Rüscher Ganz genau. In Zukunft werden wir sicher weiter bündeln.
Von welchem Zeitrahmen sprechen wir?
Rüscher Wir haben uns zum Ziel gesetzt, diese Pläne in zwei bis drei Jahren weiter zu konkretisieren. Aber es gibt noch keinen Zeitpunkt, zu dem wir exakt wissen wollen, wohin die Reise geht.
Stimmt es, dass es unter einem schwarzen Bürgermeister nicht dazu gekommen wäre?
Rüscher Das kann ich klar zurückweisen. Die Zusammenführung ist notwendig, daran führt kein Weg vorbei. Markus Fäßler schätze ich als Person. Ich hätte mir nur eine klarere Rückmeldung zu den beiden Varianten gewünscht.
Begriffserklärung
Die Pädiatrie ist die Medizin für Kinder und Jugendliche bis etwa zum 18. Lebensjahr.

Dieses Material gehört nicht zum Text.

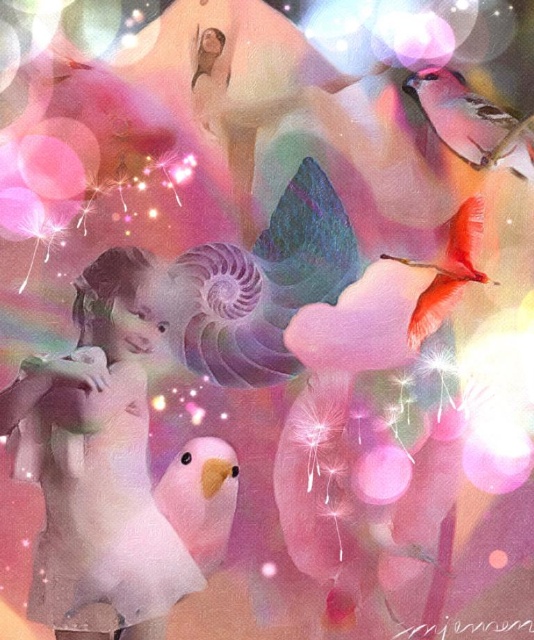
You are an artist trying to draw this scene. You want to ensure that the point at position point [129,620] and the point at position point [458,97] are correctly placed in terms of depth. Which point should you draw closer to the front of your painting?

Point point [129,620] should be drawn closer to the front of the painting since it is closer to the camera than point point [458,97] according to the description.

You are an artist trying to paint this scene. You need to decide the size of the matte pink parrot at upper right and the matte pink flamingo at upper right. Which one should you make larger in your painting?

The matte pink flamingo at upper right should be painted larger because the matte pink parrot at upper right is smaller than the matte pink flamingo at upper right.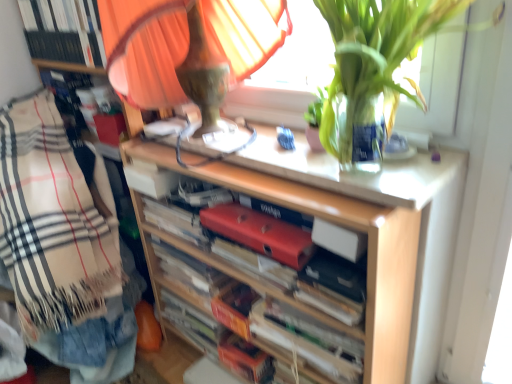
Question: In the image, is beige plaid blanket at left positioned in front of or behind hardcover book at center, which is counted as the 3th paperback book, starting from the top?

Choices:
 (A) behind
 (B) front

Answer: (A)

Question: Is point (23, 246) closer or farther from the camera than point (320, 256)?

Choices:
 (A) farther
 (B) closer

Answer: (A)

Question: Considering the real-world distances, which object is closest to the red matte folder at center, arranged as the 3th book when viewed from the top?

Choices:
 (A) wooden shelf at center
 (B) hardcover book at upper left, which is the 1th book from top to bottom
 (C) hardcover book at upper left, placed as the 4th book when sorted from bottom to top
 (D) matte red folder at center, arranged as the 2th paperback book when ordered from the bottom
 (E) red matte book at center, the third paperback book when ordered from bottom to top

Answer: (D)

Question: Based on their relative distances, which object is nearer to the hardcover book at upper left, which is the 1th book from top to bottom?

Choices:
 (A) red matte folder at center, arranged as the 3th book when viewed from the top
 (B) orange cardboard book at center, which appears as the 5th book when viewed from the top
 (C) hardcover book at center, which is the first paperback book in bottom-to-top order
 (D) red matte book at center, the third paperback book when ordered from bottom to top
 (E) matte red folder at center, arranged as the 2th paperback book when ordered from the bottom

Answer: (A)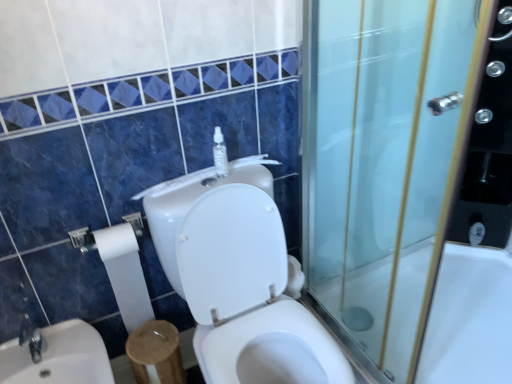
This screenshot has width=512, height=384. What do you see at coordinates (59, 357) in the screenshot?
I see `white glossy sink at lower left` at bounding box center [59, 357].

This screenshot has width=512, height=384. Describe the element at coordinates (125, 273) in the screenshot. I see `white paper at left` at that location.

The width and height of the screenshot is (512, 384). Identify the location of transparent glass screen door at right. (385, 160).

This screenshot has width=512, height=384. Describe the element at coordinates (239, 278) in the screenshot. I see `white glossy toilet at center` at that location.

The image size is (512, 384). I want to click on white glossy sink at lower left, so click(59, 357).

Is white paper at left at the back of transparent glass screen door at right?

No, white paper at left is not at the back of transparent glass screen door at right.

How many degrees apart are the facing directions of transparent glass screen door at right and white paper at left?

transparent glass screen door at right and white paper at left are facing 91.1 degrees away from each other.

Choose the correct answer: Is transparent glass screen door at right inside white paper at left or outside it?

The correct answer is: outside.

Would you say transparent glass screen door at right is to the left or to the right of white paper at left in the picture?

Clearly, transparent glass screen door at right is on the right of white paper at left in the image.

Is white paper at left not within white glossy sink at lower left?

Yes.

In the image, is white paper at left positioned in front of or behind white glossy sink at lower left?

white paper at left is behind white glossy sink at lower left.

Looking at the image, does white paper at left seem bigger or smaller compared to white glossy sink at lower left?

Considering their sizes, white paper at left takes up less space than white glossy sink at lower left.

Where is `toilet paper above the white glossy sink at lower left (from the image's perspective)`? toilet paper above the white glossy sink at lower left (from the image's perspective) is located at coordinates tap(125, 273).

Considering the positions of objects transparent glass screen door at right and white glossy toilet at center in the image provided, who is in front, transparent glass screen door at right or white glossy toilet at center?

transparent glass screen door at right is in front.

Is transparent glass screen door at right at the right side of white glossy toilet at center?

Yes, transparent glass screen door at right is to the right of white glossy toilet at center.

The width and height of the screenshot is (512, 384). In order to click on screen door above the white glossy toilet at center (from the image's perspective) in this screenshot , I will do `click(385, 160)`.

Considering the points (343, 314) and (296, 304), which point is in front, point (343, 314) or point (296, 304)?

Positioned in front is point (296, 304).

From the image's perspective, which one is positioned lower, clear plastic bottle at upper center or transparent glass screen door at right?

From the image's view, transparent glass screen door at right is below.

Is clear plastic bottle at upper center wider than transparent glass screen door at right?

In fact, clear plastic bottle at upper center might be narrower than transparent glass screen door at right.

Is clear plastic bottle at upper center inside the boundaries of transparent glass screen door at right, or outside?

clear plastic bottle at upper center is not inside transparent glass screen door at right, it's outside.

Which is more to the right, clear plastic bottle at upper center or transparent glass screen door at right?

transparent glass screen door at right.

Is white glossy sink at lower left shorter than transparent glass screen door at right?

Indeed, white glossy sink at lower left has a lesser height compared to transparent glass screen door at right.

Locate an element on the screen. Image resolution: width=512 pixels, height=384 pixels. screen door located above the white glossy sink at lower left (from the image's perspective) is located at coordinates (385, 160).

Looking at this image, from the image's perspective, who appears lower, white glossy sink at lower left or transparent glass screen door at right?

From the image's view, white glossy sink at lower left is below.

From the picture: Is white glossy sink at lower left facing towards white glossy bathtub at right?

No, white glossy sink at lower left is not aimed at white glossy bathtub at right.

Does white glossy sink at lower left appear on the left side of white glossy bathtub at right?

Correct, you'll find white glossy sink at lower left to the left of white glossy bathtub at right.

Which is less distant, (92, 354) or (497, 346)?

Clearly, point (92, 354) is closer to the camera than point (497, 346).

Between clear plastic bottle at upper center and white paper at left, which one has smaller size?

clear plastic bottle at upper center is smaller.

Is there a large distance between clear plastic bottle at upper center and white paper at left?

No.

You are a GUI agent. You are given a task and a screenshot of the screen. Output one action in this format:
    pyautogui.click(x=<x>, y=<y>)
    Task: Click on the soap dispenser lying on the right of white paper at left
    The width and height of the screenshot is (512, 384).
    Given the screenshot: What is the action you would take?
    pyautogui.click(x=220, y=154)

Is clear plastic bottle at upper center at the right side of white paper at left?

Indeed, clear plastic bottle at upper center is positioned on the right side of white paper at left.

I want to click on toilet paper behind the transparent glass screen door at right, so click(x=125, y=273).

The width and height of the screenshot is (512, 384). I want to click on toilet paper above the white glossy sink at lower left (from the image's perspective), so click(125, 273).

Estimate the real-world distances between objects in this image. Which object is closer to white glossy bathtub at right, white glossy sink at lower left or white paper at left?

white paper at left is positioned closer to the anchor white glossy bathtub at right.

Considering their positions, is transparent glass screen door at right positioned closer to white glossy sink at lower left than clear plastic bottle at upper center?

clear plastic bottle at upper center is closer to white glossy sink at lower left.

Based on their spatial positions, is clear plastic bottle at upper center or white glossy sink at lower left further from white glossy bathtub at right?

→ Among the two, white glossy sink at lower left is located further to white glossy bathtub at right.

Which object lies nearer to the anchor point clear plastic bottle at upper center, white glossy sink at lower left or white paper at left?

The object closer to clear plastic bottle at upper center is white paper at left.

Looking at the image, which one is located further to white glossy bathtub at right, clear plastic bottle at upper center or transparent glass screen door at right?

Based on the image, clear plastic bottle at upper center appears to be further to white glossy bathtub at right.

Which object lies further to the anchor point white glossy bathtub at right, white glossy sink at lower left or transparent glass screen door at right?

Among the two, white glossy sink at lower left is located further to white glossy bathtub at right.

Estimate the real-world distances between objects in this image. Which object is further from white glossy bathtub at right, transparent glass screen door at right or clear plastic bottle at upper center?

clear plastic bottle at upper center lies further to white glossy bathtub at right than the other object.

In the scene shown: From the image, which object appears to be farther from white glossy sink at lower left, clear plastic bottle at upper center or white glossy bathtub at right?

white glossy bathtub at right is positioned further to the anchor white glossy sink at lower left.

Identify the location of soap dispenser between white glossy sink at lower left and transparent glass screen door at right. This screenshot has height=384, width=512. (220, 154).

The width and height of the screenshot is (512, 384). In order to click on toilet between clear plastic bottle at upper center and white glossy sink at lower left in the vertical direction in this screenshot , I will do `click(239, 278)`.

Where is `toilet between white paper at left and transparent glass screen door at right in the horizontal direction`? toilet between white paper at left and transparent glass screen door at right in the horizontal direction is located at coordinates (239, 278).

This screenshot has height=384, width=512. What are the coordinates of `toilet paper situated between white glossy sink at lower left and white glossy toilet at center from left to right` in the screenshot? It's located at (125, 273).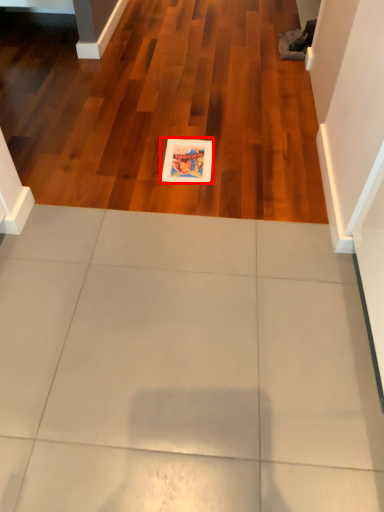
Question: Where is postcard (annotated by the red box) located in relation to ceramic tile in the image?

Choices:
 (A) right
 (B) left

Answer: (A)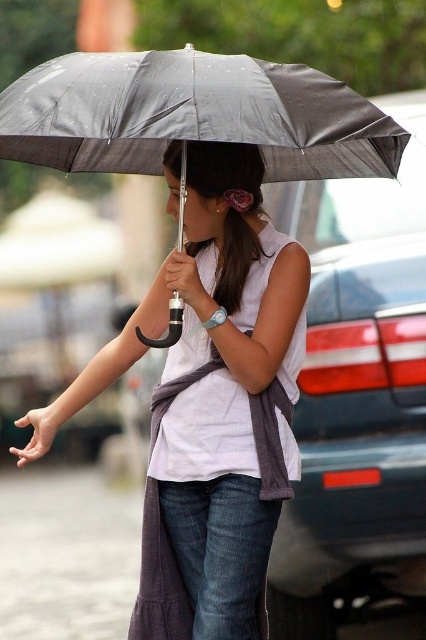
You are a delivery person who needs to choose between the matte gray umbrella at upper center and the metallic gray umbrella at center to protect your package from the rain. Which umbrella would provide better coverage due to its height?

The matte gray umbrella at upper center is much taller than the metallic gray umbrella at center, so it would provide better coverage for the package.

You are standing in the scene and want to move from point (238, 632) to point (282, 68). Which direction should you face to walk towards the destination?

To move from point (238, 632) to point (282, 68), you should face towards the left since point (282, 68) is located to the left of point (238, 632).

What are the coordinates of the matte gray umbrella at upper center?

The coordinates of the matte gray umbrella at upper center are at point (x=212, y=403).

Die Neonatologie ist ein Teilgebiet der Pädiatrie, das sich mit der Medizin der Neugeborenen befasst – insbesondere mit der Betreuung und Behandlung von Frühgeborenen, kranken oder untergewichtigen Babys in den ersten Lebenswochen.
Die Orthopädie ist die Medizin für Knochen, Gelenke und Beweglichkeit. Sie befasst sich sowohl mit der Vorbeugung und Diagnose als auch mit der Behandlung von Haltungsschäden, Arthrose, Rückenschmerzen oder Fehlstellungen.
Die Traumatologie ist ein Spezialbereich der Orthopädie und beschäftigt sich mit Verletzungen des Bewegungsapparates – also von Knochen, Gelenken, Muskeln, Sehnen und Bändern.
Die Urologie ist die Medizin für Harnwege und männliche Fortpflanzungsorgane.
Die Gynäkologie ist die Frauenheilkunde. Dazu gehört etwa auch die Schwangerschaftsbetreuung und Geburtshilfe.
Die Onkologie befasst sich mit Krebserkrankungen – also mit der Diagnose, Behandlung und Nachsorge von gutartigen und bösartigen Tumoren in allen Organen.
Die Akutgeriatrie ist die Notfall- und Akutversorgung für ältere Patientinnen und Patienten.